Maintaining Arrays of Contiguous Objects

TL;DR

This paper studies algorithms for dynamically managing a set of modules in a contiguous array, addressing fragmentation, relocation constraints, and providing bounds and methods for online insertions and deletions.

Contribution

It introduces new algorithmic results for module relocation with contiguous constraints, including bounds on sorting and NP-hardness, and efficient online insertion/deletion methods.

Findings

Bound of Theta(n^2) on physical sorting with large free space

NP-hardness results for arbitrary layouts

O(1) moves per insertion/deletion in online scenarios

Abstract

In this paper we consider methods for dynamically storing a set of different objects ("modules") in a physical array. Each module requires one free contiguous subinterval in order to be placed. Items are inserted or removed, resulting in a fragmented layout that makes it harder to insert further modules. It is possible to relocate modules, one at a time, to another free subinterval that is contiguous and does not overlap with the current location of the module. These constraints clearly distinguish our problem from classical memory allocation.

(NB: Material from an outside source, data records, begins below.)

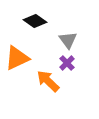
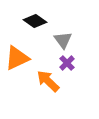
gray triangle: moved 5 px left
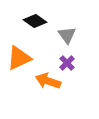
gray triangle: moved 4 px right, 5 px up
orange triangle: moved 2 px right
orange arrow: rotated 25 degrees counterclockwise
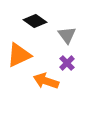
orange triangle: moved 3 px up
orange arrow: moved 2 px left
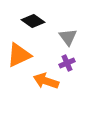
black diamond: moved 2 px left
gray triangle: moved 1 px right, 2 px down
purple cross: rotated 21 degrees clockwise
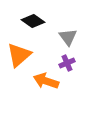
orange triangle: rotated 16 degrees counterclockwise
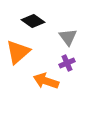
orange triangle: moved 1 px left, 3 px up
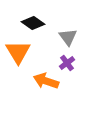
black diamond: moved 2 px down
orange triangle: rotated 20 degrees counterclockwise
purple cross: rotated 14 degrees counterclockwise
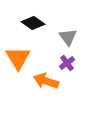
orange triangle: moved 6 px down
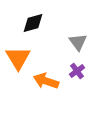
black diamond: rotated 50 degrees counterclockwise
gray triangle: moved 10 px right, 5 px down
purple cross: moved 10 px right, 8 px down
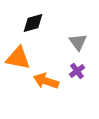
orange triangle: rotated 48 degrees counterclockwise
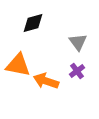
orange triangle: moved 7 px down
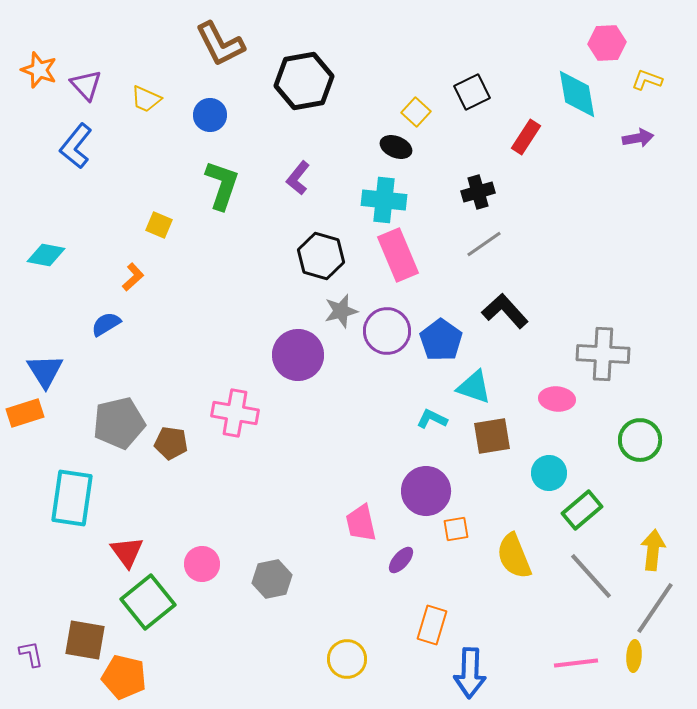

We present a number of algorithmic results, including a bound of Theta(n^2) on physical sorting if there is a sufficiently large free space and sum up NP-hardness results for arbitrary initial layouts. For online scenarios in which modules arrive one at a time, we present a method that requires O(1) moves per insertion or deletion and amortized cost O(m_i log M) per insertion or deletion, where m_i is the module's size, M is the size of the largest module and costs for moves are linear in the size of a module.